Güvenilir olmayan web sitelerinde kimlik bilgilerini otomatik olarak dolduran popüler şifre yöneticileri


John Leyden 20 Ocak 2023, 12:09 UTC

Güncellendi: 20 Ocak 2023, 12:12 UTC

Dashlane, Bitwarden ve Safari’nin tümü Google araştırmacıları tarafından alıntılanmıştır

Google, en az üç şifre yönetimi yardımcı programındaki tartışmalı güvenlik açıklarını kamuoyuna açıkladı

Google’daki güvenlik araştırmacıları, güvenlik eksikliklerinin, birden fazla şifre yöneticisinin kandırılarak güvenilmeyen sayfalarda kimlik bilgilerini otomatik doldurması anlamına gelebileceği anlamına geliyor.

Google ekibi, Dashlane, Bitwarden ve Apple’ın Safari tarayıcısıyla birlikte gelen yerleşik şifre yöneticisi gibi uygulamalara güvenlik açıklarını bildirdikten 90 gün sonra, 17 Ocak Salı günü bulgularını kamuoyuna açıkladı.

Hem Dashlane hem de Bitwarden yazılımlarını güncellediler, ancak en azından Dashlane, hatanın herhangi bir güvenlik tehdidi oluşturduğuna ikna olmadı. Apple’ın Safari yerleşik parola yöneticisi için herhangi bir düzeltmenin durumu, bu yazının yazıldığı sırada doğrulanmamış durumda. günlük yudum Apple’dan yorum yapmasını istedi ve daha fazla bilgi elimize geldikçe bu hikayeyi güncelleyeceğiz.

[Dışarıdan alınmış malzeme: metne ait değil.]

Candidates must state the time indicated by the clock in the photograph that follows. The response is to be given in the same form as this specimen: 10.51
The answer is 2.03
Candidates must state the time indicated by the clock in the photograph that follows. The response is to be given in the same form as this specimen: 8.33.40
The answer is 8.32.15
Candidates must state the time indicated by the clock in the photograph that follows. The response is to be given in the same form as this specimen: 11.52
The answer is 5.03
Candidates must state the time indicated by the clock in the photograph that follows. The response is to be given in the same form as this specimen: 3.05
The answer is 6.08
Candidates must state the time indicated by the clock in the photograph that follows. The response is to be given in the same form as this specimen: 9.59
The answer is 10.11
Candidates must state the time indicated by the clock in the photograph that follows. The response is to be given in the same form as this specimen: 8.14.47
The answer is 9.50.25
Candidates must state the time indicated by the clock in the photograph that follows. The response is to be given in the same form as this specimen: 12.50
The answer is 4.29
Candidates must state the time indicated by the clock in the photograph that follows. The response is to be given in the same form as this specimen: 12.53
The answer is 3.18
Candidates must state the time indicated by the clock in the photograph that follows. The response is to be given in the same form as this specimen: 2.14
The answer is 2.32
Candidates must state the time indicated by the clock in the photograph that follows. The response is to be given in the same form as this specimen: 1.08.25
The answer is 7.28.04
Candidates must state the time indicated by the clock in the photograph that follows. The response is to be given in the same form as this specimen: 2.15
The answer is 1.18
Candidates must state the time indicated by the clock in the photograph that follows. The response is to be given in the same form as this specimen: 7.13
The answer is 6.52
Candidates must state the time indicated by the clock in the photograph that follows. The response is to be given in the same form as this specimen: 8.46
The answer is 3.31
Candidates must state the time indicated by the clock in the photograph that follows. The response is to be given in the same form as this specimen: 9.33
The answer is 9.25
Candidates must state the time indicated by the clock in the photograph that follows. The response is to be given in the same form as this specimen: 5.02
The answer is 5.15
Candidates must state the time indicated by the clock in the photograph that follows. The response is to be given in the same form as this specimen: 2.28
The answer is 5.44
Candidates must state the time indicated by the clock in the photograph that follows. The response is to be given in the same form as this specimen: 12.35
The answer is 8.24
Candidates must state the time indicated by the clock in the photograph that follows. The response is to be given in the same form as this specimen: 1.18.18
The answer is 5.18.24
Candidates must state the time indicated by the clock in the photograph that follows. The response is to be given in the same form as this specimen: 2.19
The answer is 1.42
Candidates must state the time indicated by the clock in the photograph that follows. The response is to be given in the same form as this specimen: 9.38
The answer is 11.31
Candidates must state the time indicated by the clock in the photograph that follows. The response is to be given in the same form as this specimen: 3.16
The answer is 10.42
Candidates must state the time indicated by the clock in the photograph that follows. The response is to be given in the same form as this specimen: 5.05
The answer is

En son siber güvenlik araştırma haberlerini takip edin

Google tarafından özetlenen güvenlik eksiklikleri, savunmasız şifre yöneticilerinin, kullanıcıların önce ana şifrelerini girmelerini gerektirmeden kimlik bilgilerini güvenilmeyen sayfalara otomatik olarak doldurması anlamına gelir.

Google’dan bir tavsiye belgesi, sorunun iki senaryoda ortaya çıktığını açıklıyor: web sayfalarının bir CSP (içerik güvenlik politikası) korumalı alan yanıt başlığına sahip olduğu veya formların korumalı alanlı bir iframe içinde olduğu yer.

Parola yöneticileri tarafından otomatik doldurma, her iki senaryoda da gerçekleşmemelidir, ancak etkilenen uygulamaların tümü, korumalı alan içeriğiyle karşılaştığında bu açıdan başarısız olur. Google, diğer şifre yöneticilerinin (LastPass, 1Password ve Google Chrome’un şifre kasası teknolojisi dahil) bu hatadan kaçındığını söyledi.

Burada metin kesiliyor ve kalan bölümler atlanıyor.